== Task ==
In one to three sentences, explain why the text on the mind-body connection, MDMA, and chronic pain says psychedelics carry a risk of retraumatization.

START Provided text

The Mind-Body Connection, MDMA, and Chronic Pain

This September The Embody Lab’s One-Day Summit is focusing on Plant Medicine and Psychedlic Assisted Therapies. In this One-Day Summit we’ll shine a light on the use of psychedelic-assisted psychotherapy and, through discussions with leaders in this re-emerging field of healing and therapy, explore the different medicines and their applications for healing, counseling, psychology, and activism.

One of our One-Day Summit presenters, Dr Devon Christie joined Dr Will Siu to discuss the Mind-Body Connection, MDMA, and chronic pain and they have kindly shared this episode with us. We hope you enjoy it!

They talk about chronic pain: how it overlaps strongly with PTSD, why MDMA is the best candidate for success in treating it, and how we can retrain the brain and shift our relationship in how we experience pain. And they talk about how psychedelics are great tools but also a risk for retraumatization: If the movement for access to these medicines outpaces both the science and the amount of people trained in helping someone work through an experience, could we be creating even more trauma? 

And they discuss the mind-body connection: how implicit memories and lack of touch and reciprocal engagement can lead to a developing brain not learning how to manage pain; the concept of learned response looping, how to complete a survival impulse in an organized way, and the optimal arousal zone; how oppression and religious or cultural judgement changes one’s relationship with their body; and how learning more about the fascia could be the key toward understanding how the body’s different systems influence each other.

END Provided text
START Available data

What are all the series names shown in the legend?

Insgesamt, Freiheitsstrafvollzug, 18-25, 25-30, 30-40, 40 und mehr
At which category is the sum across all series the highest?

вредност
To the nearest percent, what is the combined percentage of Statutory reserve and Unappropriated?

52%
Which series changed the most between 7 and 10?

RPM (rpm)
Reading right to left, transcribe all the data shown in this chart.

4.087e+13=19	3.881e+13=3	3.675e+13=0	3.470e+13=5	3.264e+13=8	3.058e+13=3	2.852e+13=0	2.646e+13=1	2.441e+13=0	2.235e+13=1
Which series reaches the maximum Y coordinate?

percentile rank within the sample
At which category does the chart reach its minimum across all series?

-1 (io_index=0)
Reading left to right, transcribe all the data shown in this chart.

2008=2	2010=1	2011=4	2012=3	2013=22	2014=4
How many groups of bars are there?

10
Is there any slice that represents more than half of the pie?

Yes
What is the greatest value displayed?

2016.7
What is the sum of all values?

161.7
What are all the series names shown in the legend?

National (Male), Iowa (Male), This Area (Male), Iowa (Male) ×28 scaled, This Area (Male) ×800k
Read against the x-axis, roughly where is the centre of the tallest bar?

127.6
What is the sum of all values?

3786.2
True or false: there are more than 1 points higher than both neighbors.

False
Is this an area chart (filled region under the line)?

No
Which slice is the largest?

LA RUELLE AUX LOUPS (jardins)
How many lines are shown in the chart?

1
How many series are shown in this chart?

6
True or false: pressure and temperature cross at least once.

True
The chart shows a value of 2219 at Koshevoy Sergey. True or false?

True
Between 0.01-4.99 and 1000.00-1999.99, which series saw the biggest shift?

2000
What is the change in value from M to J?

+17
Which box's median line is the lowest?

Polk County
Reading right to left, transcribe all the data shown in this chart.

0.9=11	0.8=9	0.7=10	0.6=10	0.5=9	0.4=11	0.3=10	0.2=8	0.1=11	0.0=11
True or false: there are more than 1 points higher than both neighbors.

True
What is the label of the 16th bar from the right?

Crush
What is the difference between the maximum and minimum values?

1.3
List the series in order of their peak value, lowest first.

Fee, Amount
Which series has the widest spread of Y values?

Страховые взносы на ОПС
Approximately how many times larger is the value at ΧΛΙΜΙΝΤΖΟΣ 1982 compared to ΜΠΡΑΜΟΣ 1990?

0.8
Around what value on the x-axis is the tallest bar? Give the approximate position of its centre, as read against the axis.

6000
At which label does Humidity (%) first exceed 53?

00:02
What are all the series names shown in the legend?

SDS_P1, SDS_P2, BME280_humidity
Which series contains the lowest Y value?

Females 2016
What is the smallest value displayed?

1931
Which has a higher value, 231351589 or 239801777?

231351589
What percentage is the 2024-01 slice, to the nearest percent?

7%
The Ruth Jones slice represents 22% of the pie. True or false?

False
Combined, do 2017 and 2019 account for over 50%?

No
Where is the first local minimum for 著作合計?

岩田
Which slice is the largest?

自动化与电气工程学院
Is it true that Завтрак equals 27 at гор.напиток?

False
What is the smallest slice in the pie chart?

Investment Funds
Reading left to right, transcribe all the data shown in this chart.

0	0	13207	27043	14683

END Available data

== Exercise answer ==
Psychedelics could lead to retraumatization if the movement for access to these medicines outpaces both the science and the number of people trained to help someone work through an experience. In that case, they might create even more trauma.